Geflüchtete: Dafür sorgen, dass die Kinder nicht traurig sind
Mehr als 5.000 Kinder und Jugendliche suchen seit dem Beginn des Krieges in der Ukraine Schutz in Mecklenburg-Vorpommern - eine Herausforderung für die Schulen im Land.
An der Regionalschule "Peter Joseph Lenné" in Ludwigslust lernen rund 33 Schüler und Schülerinnen aus fünf Nationen gemeinsam Deutsch. Die meisten von ihnen kommen aus der Ukraine. Ihre Lehrerinnen Viktoriia Desiatova und Olena Bokhonko sind vor einem Jahr selbst aus der Nähe von Kiew geflohen. Dort haben sie 20 Jahre lang an derselben Schule Englisch unterrichtet. Dass sie auch in Ludwigslust gemeinsam unterrichten können, ist für die Lenné-Schule ein Glücksfall. Sie unterstützen die Kinder und kennen ihre Sorgen. Doch über den Krieg sprechen sie in der Schule nicht mit ihnen: "Wir sind auch aus der Ukraine, wir haben dort Krieg und wir sind auch Lehrerinnen und wissen, was die Kinder brauchen. Wir müssen es schaffen, dass die Kinder nicht traurig sind." Das geht mit Malen, Spazieren, gemeinsam Pizza backen und viel, viel reden über Freunde, Familie und Hobbys, erzählen beide.
Vorklassen seit August
Bis zum Sommer 2022 erhielten Kinder aus dem Ausland zunächst intensiven Deutschunterricht, wurden aber so früh wie möglich in die herkömmlichen Klassen integriert. Das sei aufgrund der vielen Zuzüge in kurzer Zeit nicht mehr überall zu leisten gewesen, sagte Bildungsministerin Simone Oldenburg (Die Linke). Seit diesem Schuljahr gibt es deshalb sogenannte Vorklassen. Das heißt, alle ausländischen Kinder werden gemeinsam, jahrgangsübergreifend unterrichtet. Das Erlernen der deutschen Sprache steht dabei im Mittelpunkt. Der Landesflüchtlingsrat kritisierte dieses Vorgehen. "Mecklenburg-Vorpommern verlässt damit den bisher vorbildlichen Weg, Kinder von Anfang an nach und nach in den allgemeinen Unterricht zu integrieren", sagte die Vorsitzende Ulrike Seemann-Katz. Auch die Gewerkschaft für Erziehung und Wissenschaft (GEW) schloss sich dieser Kritik an.

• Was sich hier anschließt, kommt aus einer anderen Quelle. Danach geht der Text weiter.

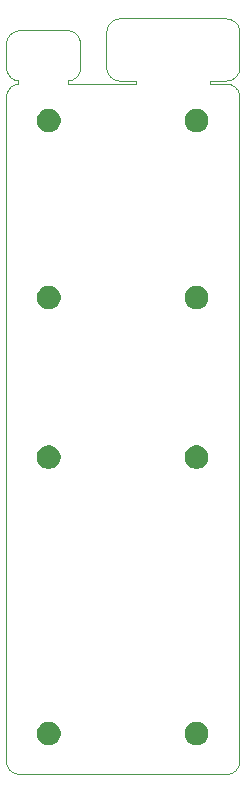
<source format=gbr>
%FSTAX26Y26*%
%MOMM*%
%SFA1B1*%

%IPPOS*%
%ADD94C,0.025400*%
%LNpcb_profile-1*%
%LPD*%
G36*
X15028976Y03426993D02*
Y03328492D01*
X15067407Y03135299*
X15142794Y02953308*
X15252242Y02789529*
X15391536Y02650236*
X15555315Y02540787*
X15737306Y02465425*
X15930499Y02426995*
X16028974*
X16127476*
X16320668Y02465425*
X16502659Y02540787*
X16666438Y02650236*
X16805732Y02789529*
X1691518Y02953308*
X16990568Y03135299*
X17028998Y03328492*
Y03426993*
Y03525469*
X16990568Y03718687*
X1691518Y03900678*
X16805732Y04064457*
X16666438Y04203725*
X16502659Y04313174*
X16320668Y04388561*
X16127476Y04426991*
X16028974*
X15930499*
X15737306Y04388561*
X15555315Y04313174*
X15391536Y04203725*
X15252242Y04064457*
X15142794Y03900678*
X15067407Y03718687*
X15028976Y03525469*
Y03426993*
G37*
G36*
X02528976D02*
Y03525469D01*
X02567406Y03718687*
X02642793Y03900678*
X02752242Y04064457*
X02891536Y04203725*
X03055315Y04313174*
X03237306Y04388561*
X03430498Y04426991*
X03528999*
X03627475*
X03820668Y04388561*
X04002659Y04313174*
X04166438Y04203725*
X04305731Y04064457*
X0441518Y03900678*
X04490567Y03718687*
X04528997Y03525469*
Y03426993*
Y03328492*
X04490567Y03135299*
X0441518Y02953308*
X04305731Y02789529*
X04166438Y02650236*
X04002659Y02540787*
X03820668Y02465425*
X03627475Y02426995*
X03528999*
X03430498*
X03237306Y02465425*
X03055315Y02540787*
X02891536Y02650236*
X02752242Y02789529*
X02642793Y02953308*
X02567406Y03135299*
X02528976Y03328492*
Y03426993*
G37*
G36*
X15028976D02*
Y03328492D01*
X15067407Y03135299*
X15142794Y02953308*
X15252242Y02789529*
X15391536Y02650236*
X15555315Y02540787*
X15737306Y02465425*
X15930499Y02426995*
X16028974*
X16127476*
X16320668Y02465425*
X16502659Y02540787*
X16666438Y02650236*
X16805732Y02789529*
X1691518Y02953308*
X16990568Y03135299*
X17028998Y03328492*
Y03426993*
Y03525469*
X16990568Y03718687*
X1691518Y03900678*
X16805732Y04064457*
X16666438Y04203725*
X16502659Y04313174*
X16320668Y04388561*
X16127476Y04426991*
X16028974*
X15930499*
X15737306Y04388561*
X15555315Y04313174*
X15391536Y04203725*
X15252242Y04064457*
X15142794Y03900678*
X15067407Y03718687*
X15028976Y03525469*
Y03426993*
G37*
G36*
X16028974Y25826999D02*
X15930499D01*
X15737306Y25865429*
X15555315Y25940791*
X15391536Y2605024*
X15252242Y26189533*
X15142794Y26353312*
X15067407Y26535303*
X15028976Y26728496*
Y26826997*
Y26925473*
X15067407Y27118665*
X15142794Y27300656*
X15252242Y27464435*
X15391536Y27603729*
X15555315Y27713178*
X15737306Y27788565*
X15930499Y27826995*
X16028974*
X16127476*
X16320668Y27788565*
X16502659Y27713178*
X16666438Y27603729*
X16805732Y27464435*
X1691518Y27300656*
X16990568Y27118665*
X17028998Y26925473*
Y26826997*
Y26728496*
X16990568Y26535303*
X1691518Y26353312*
X16805732Y26189533*
X16666438Y2605024*
X16502659Y25940791*
X16320668Y25865429*
X16127476Y25826999*
X16028974*
G37*
G36*
X03528999D02*
X03430498D01*
X03237306Y25865429*
X03055315Y25940791*
X02891536Y2605024*
X02752242Y26189533*
X02642793Y26353312*
X02567406Y26535303*
X02528976Y26728496*
Y26826997*
Y26925473*
X02567406Y27118665*
X02642793Y27300656*
X02752242Y27464435*
X02891536Y27603729*
X03055315Y27713178*
X03237306Y27788565*
X03430498Y27826995*
X03528999*
X03627475*
X03820668Y27788565*
X04002659Y27713178*
X04166438Y27603729*
X04305731Y27464435*
X0441518Y27300656*
X04490567Y27118665*
X04528997Y26925473*
Y26826997*
Y26728496*
X04490567Y26535303*
X0441518Y26353312*
X04305731Y26189533*
X04166438Y2605024*
X04002659Y25940791*
X03820668Y25865429*
X03627475Y25826999*
X03528999*
G37*
G36*
Y39326997D02*
X03430498D01*
X03237306Y39365428*
X03055315Y39440789*
X02891536Y39550238*
X02752242Y39689532*
X02642793Y39853311*
X02567406Y40035302*
X02528976Y40228494*
Y40326995*
Y40425471*
X02567406Y40618689*
X02642793Y40800655*
X02752242Y40964459*
X02891536Y41103727*
X03055315Y41213176*
X03237306Y41288563*
X03430498Y41326993*
X03528999*
X03627475*
X03820668Y41288563*
X04002659Y41213176*
X04166438Y41103727*
X04305731Y40964459*
X0441518Y40800655*
X04490567Y40618689*
X04528997Y40425471*
Y40326995*
Y40228494*
X04490567Y40035302*
X0441518Y39853311*
X04305731Y39689532*
X04166438Y39550238*
X04002659Y39440789*
X03820668Y39365428*
X03627475Y39326997*
X03528999*
G37*
G36*
X16028974D02*
X15930499D01*
X15737306Y39365428*
X15555315Y39440789*
X15391536Y39550238*
X15252242Y39689532*
X15142794Y39853311*
X15067407Y40035302*
X15028976Y40228494*
Y40326995*
Y40425471*
X15067407Y40618689*
X15142794Y40800655*
X15252242Y40964459*
X15391536Y41103727*
X15555315Y41213176*
X15737306Y41288563*
X15930499Y41326993*
X16028974*
X16127476*
X16320668Y41288563*
X16502659Y41213176*
X16666438Y41103727*
X16805732Y40964459*
X1691518Y40800655*
X16990568Y40618689*
X17028998Y40425471*
Y40326995*
Y40228494*
X16990568Y40035302*
X1691518Y39853311*
X16805732Y39689532*
X16666438Y39550238*
X16502659Y39440789*
X16320668Y39365428*
X16127476Y39326997*
X16028974*
G37*
G36*
Y54326993D02*
X15930499D01*
X15737306Y54365423*
X15555315Y54440785*
X15391536Y54550233*
X15252242Y54689527*
X15142794Y54853306*
X15067407Y55035297*
X15028976Y5522849*
Y55326991*
Y55425467*
X15067407Y55618684*
X15142794Y55800675*
X15252242Y55964455*
X15391536Y56103748*
X15555315Y56213171*
X15737306Y56288559*
X15930499Y56326989*
X16028974*
X16127476*
X16320668Y56288559*
X16502659Y56213171*
X16666438Y56103748*
X16805732Y55964455*
X1691518Y55800675*
X16990568Y55618684*
X17028998Y55425467*
Y55326991*
Y5522849*
X16990568Y55035297*
X1691518Y54853306*
X16805732Y54689527*
X16666438Y54550233*
X16502659Y54440785*
X16320668Y54365423*
X16127476Y54326993*
X16028974*
G37*
G36*
X03528999D02*
X03430498D01*
X03237306Y54365423*
X03055315Y54440785*
X02891536Y54550233*
X02752242Y54689527*
X02642793Y54853306*
X02567406Y55035297*
X02528976Y5522849*
Y55326991*
Y55425467*
X02567406Y55618684*
X02642793Y55800675*
X02752242Y55964455*
X02891536Y56103748*
X03055315Y56213171*
X03237306Y56288559*
X03430498Y56326989*
X03528999*
X03627475*
X03820668Y56288559*
X04002659Y56213171*
X04166438Y56103748*
X04305731Y55964455*
X0441518Y55800675*
X04490567Y55618684*
X04528997Y55425467*
Y55326991*
Y5522849*
X04490567Y55035297*
X0441518Y54853306*
X04305731Y54689527*
X04166438Y54550233*
X04002659Y54440785*
X03820668Y54365423*
X03627475Y54326993*
X03528999*
G37*
G54D94*
X-00098374Y01126998D02*
Y57326987D01*
D01*
X-00095631Y57405625*
X-00087401Y57483883*
X-00073736Y57561378*
X-00054686Y5763773*
X-00030378Y57712584*
X-00000889Y57785533*
X00033578Y57856272*
X00072923Y57924395*
X00116916Y57989647*
X00165354Y58051649*
X00218008Y5811012*
X00274624Y58164806*
X00334899Y58215377*
X00398576Y58261631*
X00465302Y58303337*
X00534771Y58340269*
X00606653Y58372273*
X00680618Y58399197*
X00756259Y58420889*
X00833221Y58437246*
X00911148Y58448194*
X00916508Y58448752*
Y58712836*
D01*
X00838682Y58724444*
X00761847Y58741462*
X00686384Y58763789*
X00612673Y58791322*
X0054107Y58823936*
X00471906Y58861477*
X00405536Y58903743*
X00342265Y58950529*
X00282422Y59001634*
X00226288Y59056778*
X00174117Y59115706*
X00126212Y59178113*
X00082778Y59243722*
X00043992Y593122*
X00010109Y59383218*
X-00018719Y59456421*
X-00042392Y59531478*
X-00060782Y59607983*
X-00073787Y5968558*
X-00081356Y59763914*
X-00083464Y59832976*
Y61832998*
D01*
X-00080721Y61911636*
X-00072491Y61989893*
X-00058826Y62067389*
X-00039801Y62143741*
X-00015468Y6221857*
X0001397Y62291544*
X00048463Y62362257*
X00087807Y62430406*
X00131826Y62495633*
X00180263Y6255766*
X00232918Y6261613*
X00289534Y62670791*
X00349808Y62721363*
X00413461Y62767616*
X00480187Y62809323*
X00549681Y6284628*
X00621563Y62878284*
X00695502Y62905182*
X00771144Y62926874*
X00848131Y62943232*
X00926033Y62954179*
X01004544Y62959691*
X01043025Y62960377*
X01043889*
X05043881*
D01*
X05122519Y62957608*
X05200777Y62949404*
X05278272Y62935739*
X05354624Y62916689*
X05429478Y62892381*
X05502427Y62862891*
X05573166Y62828398*
X05641314Y62789054*
X05706541Y62745061*
X05768543Y62696598*
X05827039Y62643969*
X058817Y62587352*
X05932271Y62527078*
X05978525Y624634*
X06020231Y62396674*
X06057163Y62327205*
X06089167Y62255323*
X06116091Y62181359*
X06137783Y62105717*
X0615414Y62028755*
X06165088Y61950828*
X06170574Y61872342*
X06171285Y61832998*
Y61832185*
X0617126Y59833789*
X06171285Y59832976*
D01*
X06168542Y59754338*
X06160312Y5967608*
X06146647Y59598585*
X06127597Y59522233*
X06103289Y59447404*
X060738Y5937443*
X06039307Y59303716*
X05999962Y59235568*
X05955969Y59170341*
X05907532Y59108314*
X05854877Y59049843*
X05798261Y58995183*
X05737987Y58944611*
X05674309Y58898358*
X05607583Y58856651*
X05538114Y58819694*
X05466232Y5878769*
X05392267Y58760791*
X05316626Y587391*
X05239664Y58722742*
X05171287Y58712836*
Y58454366*
X10921619*
Y58707604*
X09528987*
D01*
X09450349Y58710347*
X09372092Y58718577*
X09294596Y58732242*
X09218244Y58751292*
X0914339Y587756*
X09070441Y58805064*
X08999702Y58839557*
X08931554Y58878927*
X08866327Y5892292*
X08804325Y58971357*
X08745855Y59024012*
X08691168Y59080628*
X08640597Y59140902*
X08594344Y59204555*
X08552637Y59271306*
X08515705Y59340775*
X08483701Y59412657*
X08456777Y59486596*
X08435086Y59562238*
X08418728Y59639225*
X08407781Y59717152*
X08402294Y59795638*
X08401608Y59834983*
Y62834977*
D01*
X08404352Y62913641*
X08412581Y62991898*
X08426246Y63069393*
X08445271Y63145746*
X08469604Y63220574*
X08499068Y63293523*
X08533561Y63364262*
X08572906Y6343241*
X08616924Y63497637*
X08665362Y63559664*
X08718016Y63618135*
X08774633Y63672796*
X08834907Y63723367*
X08898559Y63769621*
X08965285Y63811327*
X0903478Y63848259*
X09106662Y63880263*
X09180601Y63907187*
X09256242Y63928879*
X0933323Y63945236*
X09411131Y63956184*
X09489643Y6396167*
X09528124Y63962356*
X09528987*
X18528995*
X18529833*
D01*
X18608471Y63959562*
X18686729Y63951281*
X18764224Y63937565*
X18840551Y63918465*
X1891538Y63894081*
X18988303Y63864566*
X19059017Y63829996*
X19127139Y63790601*
X19192341Y63746557*
X19254292Y63698069*
X19312737Y63645364*
X19367373Y63588722*
X19417893Y63528397*
X19464096Y63464694*
X19505752Y63397942*
X19542633Y63328423*
X19574586Y63256515*
X19601459Y6318255*
X19623074Y63106909*
X19639381Y63029922*
X19650278Y62951995*
X19655713Y62873483*
X19656374Y62834977*
Y59834983*
D01*
X19653631Y59756344*
X19645401Y59678087*
X19631736Y59600592*
X19612686Y59524239*
X19588378Y59449411*
X19558889Y59376437*
X19524395Y59305723*
X19485051Y59237575*
X19441058Y59172322*
X1939262Y59110321*
X19339966Y5905185*
X19283349Y58997189*
X19223075Y58946592*
X19159397Y58900339*
X19092672Y58858658*
X19023203Y58821701*
X18951321Y58789697*
X18877356Y58762773*
X18801715Y58741106*
X18724753Y58724723*
X18646825Y58713776*
X18568339Y5870829*
X18528995Y58707604*
X17196155*
Y58454366*
X18528995*
D01*
X18607633Y58451623*
X18685891Y58443393*
X18763386Y58429728*
X18839738Y58410703*
X18914567Y5838637*
X18987541Y58356906*
X19058255Y58322413*
X19126403Y58283068*
X19191655Y5823905*
X19253657Y58190612*
X19312128Y58137958*
X19366788Y58081341*
X19417385Y58021067*
X19463639Y57957415*
X1950532Y57890689*
X19542277Y57821195*
X19574281Y57749313*
X1960118Y57675373*
X19622871Y57599732*
X19639229Y57522745*
X19650202Y57444843*
X19655688Y57366331*
X19656374Y57326987*
Y01126998*
D01*
X19653631Y01048334*
X19645401Y00970076*
X19631736Y00892581*
X19612686Y00816229*
X19588378Y007414*
X19558889Y00668451*
X19524395Y00597712*
X19485051Y00529564*
X19441058Y00464337*
X1939262Y0040231*
X19339966Y00343839*
X19283349Y00289179*
X19223075Y00238607*
X19159397Y00192354*
X19092672Y00150647*
X19023203Y00113715*
X18951321Y00081686*
X18877356Y00054787*
X18801715Y00033096*
X18724753Y00016738*
X18646825Y00005791*
X18568339Y00000304*
X18528995Y-00000355*
X01028979*
D01*
X00950341Y00002362*
X00872083Y00010566*
X00794588Y00024231*
X00718235Y00043281*
X00643407Y00067589*
X00570433Y00097078*
X00499719Y00131572*
X00431571Y00170916*
X00366318Y00214909*
X00304317Y00263372*
X00245846Y00316026*
X00191185Y00372618*
X00140589Y00432892*
X00094335Y0049657*
X00052654Y00563295*
X00015697Y00632764*
X-00016281Y00704672*
X-0004318Y00778611*
X-00064871Y00854252*
X-00081229Y00931214*
X-00092202Y01009142*
X-00097688Y01087653*
X-00098374Y01126998*
M02*
</source>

Schulleiterin: "Ich rolle ihnen den roten Teppich aus"
In die Ludwigsluster Vorklasse gehen Schülerinnen und Schüler der 5. bis 10. Klasse. Einige können kaum lesen und schreiben, andere sind hochbegabt. Auch ihre Ziele sind unterschiedlich: Manche lernen nach den fünf Unterrichtsstunden in der Vorklasse digital weiter, um mit dem Lernstoff in ihrem Heimatland auf dem Laufenden zu bleiben und dort auch Prüfungen abzulegen. Andere Schülerinnen und Schüler wollen schnellstmöglich Deutsch lernen, um hier in die regulären Klassen zu wechseln. Für Schulleiterin Antje Zachow sorgt das für eine planerische Herausforderung. Noch ist unklar, wie viele Kinder in den Vorklassen bleiben, wie viele Klassen neu aufgemacht werden müssen und wie viele Lehrkräfte sie dafür bekommt. "Ich hoffe, dass die ukrainischen Lehrkräfte bleiben können, sie arbeiten so gern hier und sind gut ausgebildet, das macht mich stolz. Ich rolle ihnen hier den roten Teppich aus!", sagt sie.

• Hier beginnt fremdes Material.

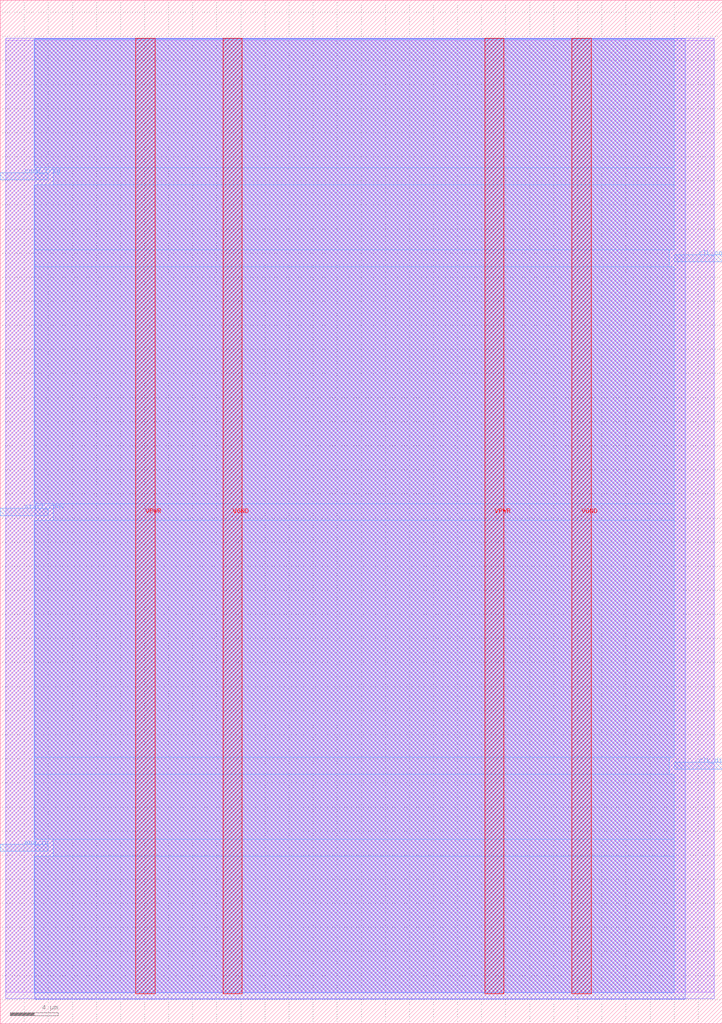
<source format=lef>
VERSION 5.7 ;
  NOWIREEXTENSIONATPIN ON ;
  DIVIDERCHAR "/" ;
  BUSBITCHARS "[]" ;
MACRO adc_clkgen_with_edgedetect
  CLASS BLOCK ;
  FOREIGN adc_clkgen_with_edgedetect ;
  ORIGIN 0.000 0.000 ;
  SIZE 60.000 BY 85.000 ;
  PIN VGND
    DIRECTION INOUT ;
    USE GROUND ;
    PORT
      LAYER met4 ;
        RECT 18.510 2.480 20.110 81.840 ;
    END
    PORT
      LAYER met4 ;
        RECT 47.510 2.480 49.110 81.840 ;
    END
  END VGND
  PIN VPWR
    DIRECTION INOUT ;
    USE POWER ;
    PORT
      LAYER met4 ;
        RECT 11.260 2.480 12.860 81.840 ;
    END
    PORT
      LAYER met4 ;
        RECT 40.260 2.480 41.860 81.840 ;
    END
  END VPWR
  PIN clk_comp
    DIRECTION OUTPUT TRISTATE ;
    USE SIGNAL ;
    PORT
      LAYER met3 ;
        RECT 56.000 63.280 60.000 63.880 ;
    END
  END clk_comp
  PIN clk_dig
    DIRECTION OUTPUT TRISTATE ;
    USE SIGNAL ;
    PORT
      LAYER met3 ;
        RECT 56.000 21.120 60.000 21.720 ;
    END
  END clk_dig
  PIN comp_trig
    DIRECTION INPUT ;
    USE SIGNAL ;
    PORT
      LAYER met3 ;
        RECT 0.000 70.080 4.000 70.680 ;
    END
  END comp_trig
  PIN ena_in
    DIRECTION INPUT ;
    USE SIGNAL ;
    PORT
      LAYER met3 ;
        RECT 0.000 14.320 4.000 14.920 ;
    END
  END ena_in
  PIN start_conv
    DIRECTION INPUT ;
    USE SIGNAL ;
    PORT
      LAYER met3 ;
        RECT 0.000 42.200 4.000 42.800 ;
    END
  END start_conv
  OBS
      LAYER li1 ;
        RECT 0.460 2.635 59.340 81.685 ;
      LAYER met1 ;
        RECT 0.460 2.080 59.340 81.840 ;
      LAYER met2 ;
        RECT 2.850 2.050 56.940 81.785 ;
      LAYER met3 ;
        RECT 2.825 71.080 56.000 81.765 ;
        RECT 4.400 69.680 56.000 71.080 ;
        RECT 2.825 64.280 56.000 69.680 ;
        RECT 2.825 62.880 55.600 64.280 ;
        RECT 2.825 43.200 56.000 62.880 ;
        RECT 4.400 41.800 56.000 43.200 ;
        RECT 2.825 22.120 56.000 41.800 ;
        RECT 2.825 20.720 55.600 22.120 ;
        RECT 2.825 15.320 56.000 20.720 ;
        RECT 4.400 13.920 56.000 15.320 ;
        RECT 2.825 2.555 56.000 13.920 ;
  END
END adc_clkgen_with_edgedetect
END LIBRARY


</source>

Neue Heimat oder Zuflucht auf Zeit?
Viktoriia Desiatova und Olena Bokhonko arbeiten bis zum Ende des Schuljahres als Vertretungslehrerinnen an der Lenné-Schule. Erst wenn sie die Deutschprüfung in C1 bestanden haben, kann die Schule sie ganz einstellen - das sei ihr Ziel. Trotzdem wissen beide nicht, ob Deutschland eine neue Heimat ist oder eine Zuflucht auf Zeit bleibt: "Unsere Männer, unsere Eltern und unsere Häuser sind in der Ukraine. Das ist eine schwierige Frage. Hier ist alles sehr gut, wir haben alles, alle helfen uns. Aber wir möchten auch wieder nach Hause … vielleicht. Wir wissen es nicht", sagt Viktoriia Desiatova. Einigen ihrer Schülerinnen und Schüler geht es ähnlich. Erstmal wollen sie aber alle weiter Deutsch lernen - als Gemeinschaft.